Echo every line of the records below verbatim, omitting the pictures from the output.

-*-*-

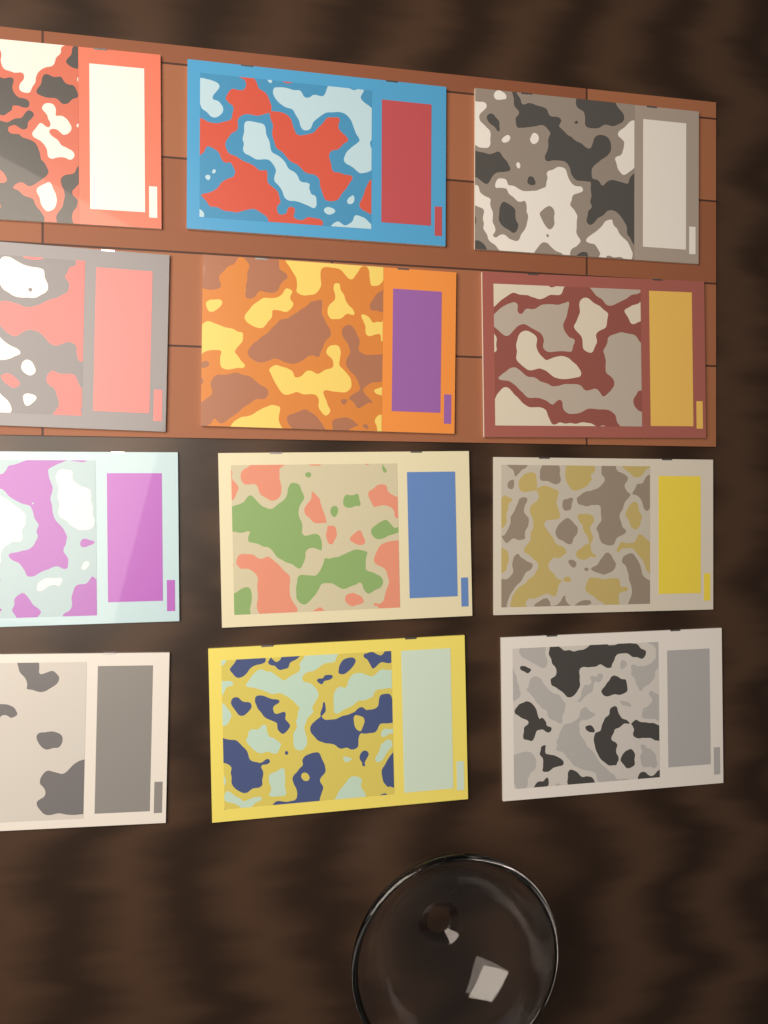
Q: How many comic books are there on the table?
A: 12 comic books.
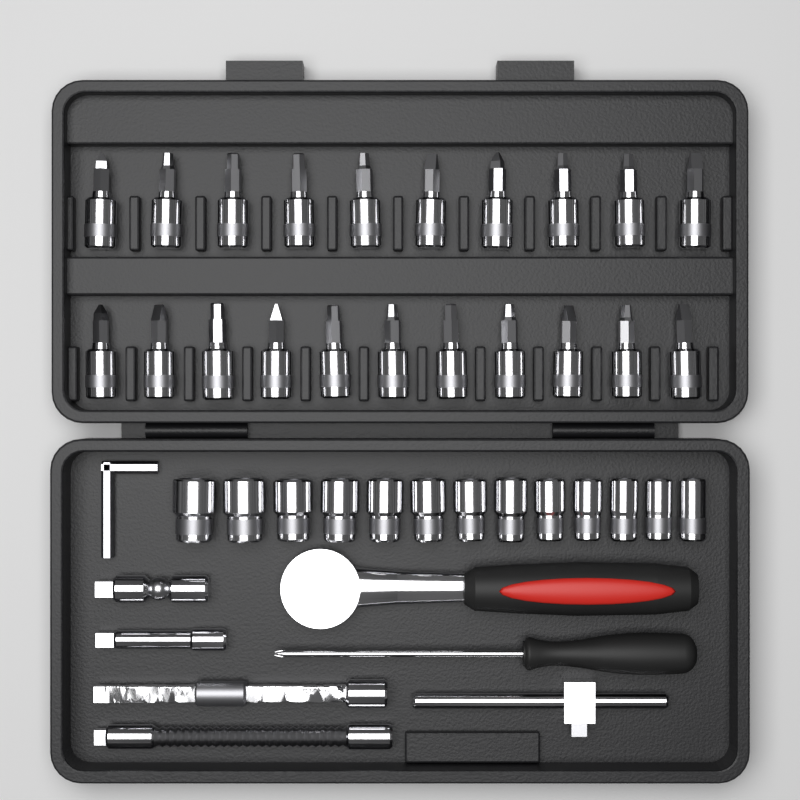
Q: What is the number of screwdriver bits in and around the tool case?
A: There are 21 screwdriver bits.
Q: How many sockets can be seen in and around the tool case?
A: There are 13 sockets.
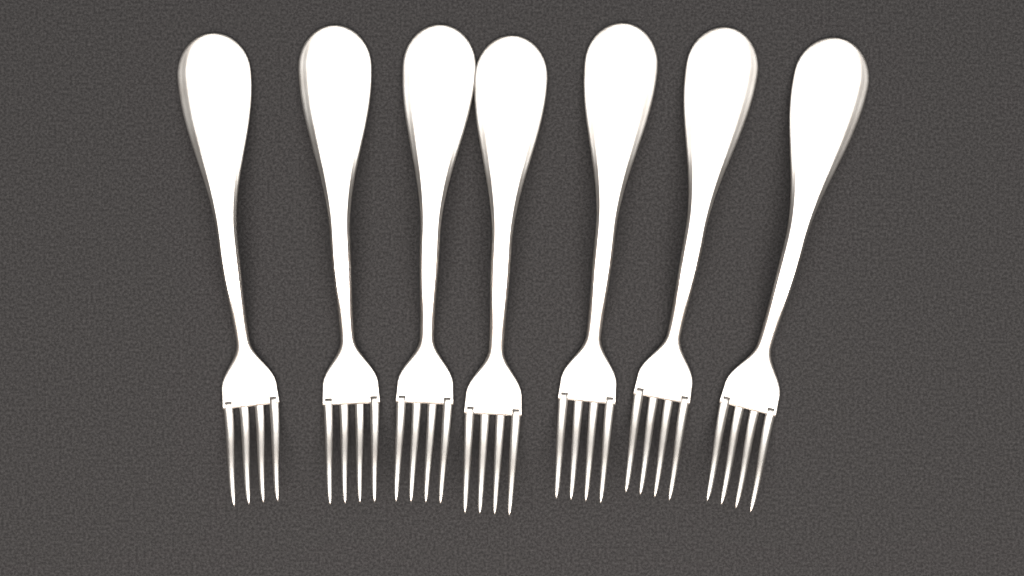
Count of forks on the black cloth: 7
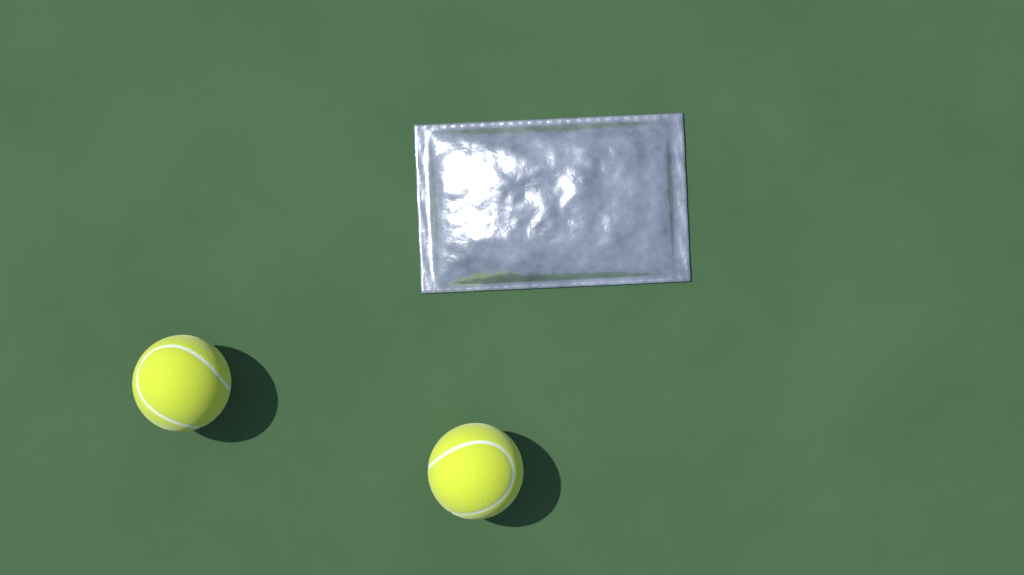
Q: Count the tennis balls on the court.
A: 2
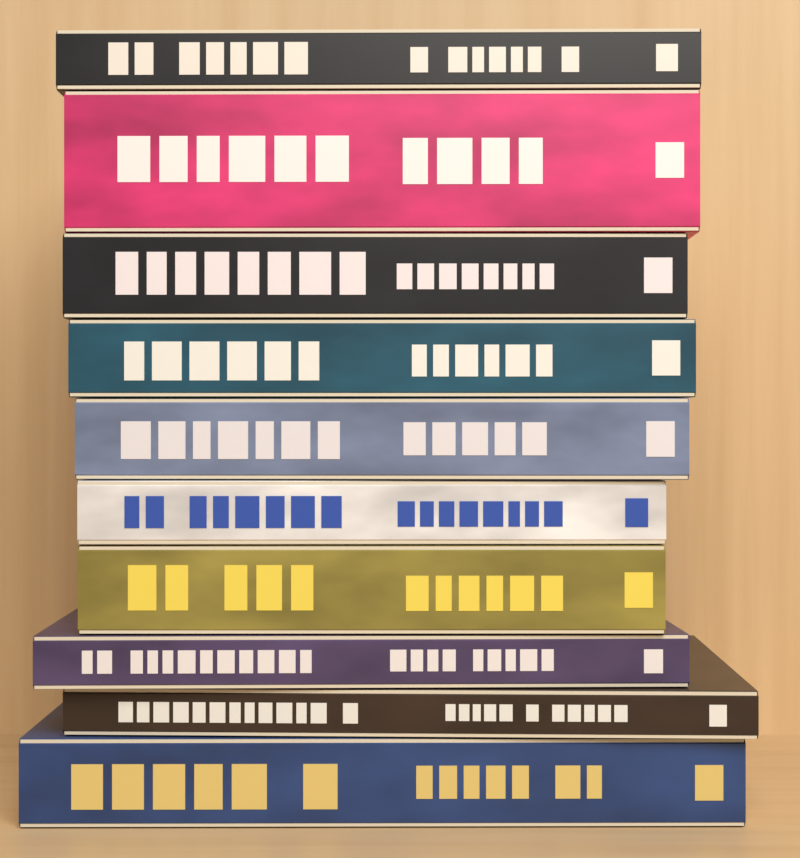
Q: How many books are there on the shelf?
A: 10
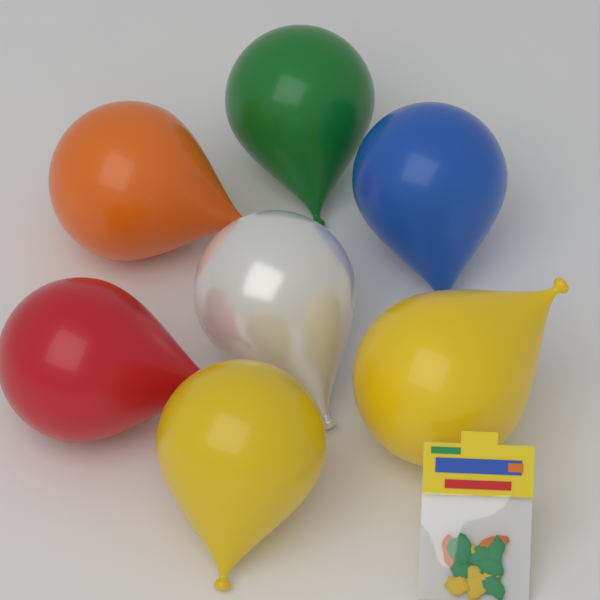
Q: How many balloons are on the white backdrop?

-*-*-

→ Full response
Q: How many comic books are there on the table?
A: 12 comic books.
Q: What is the number of screwdriver bits in and around the tool case?
A: There are 21 screwdriver bits.
Q: How many sockets can be seen in and around the tool case?
A: There are 13 sockets.
Count of forks on the black cloth: 7
Q: Count the tennis balls on the court.
A: 2
Q: How many books are there on the shelf?
A: 10
Q: How many balloons are on the white backdrop?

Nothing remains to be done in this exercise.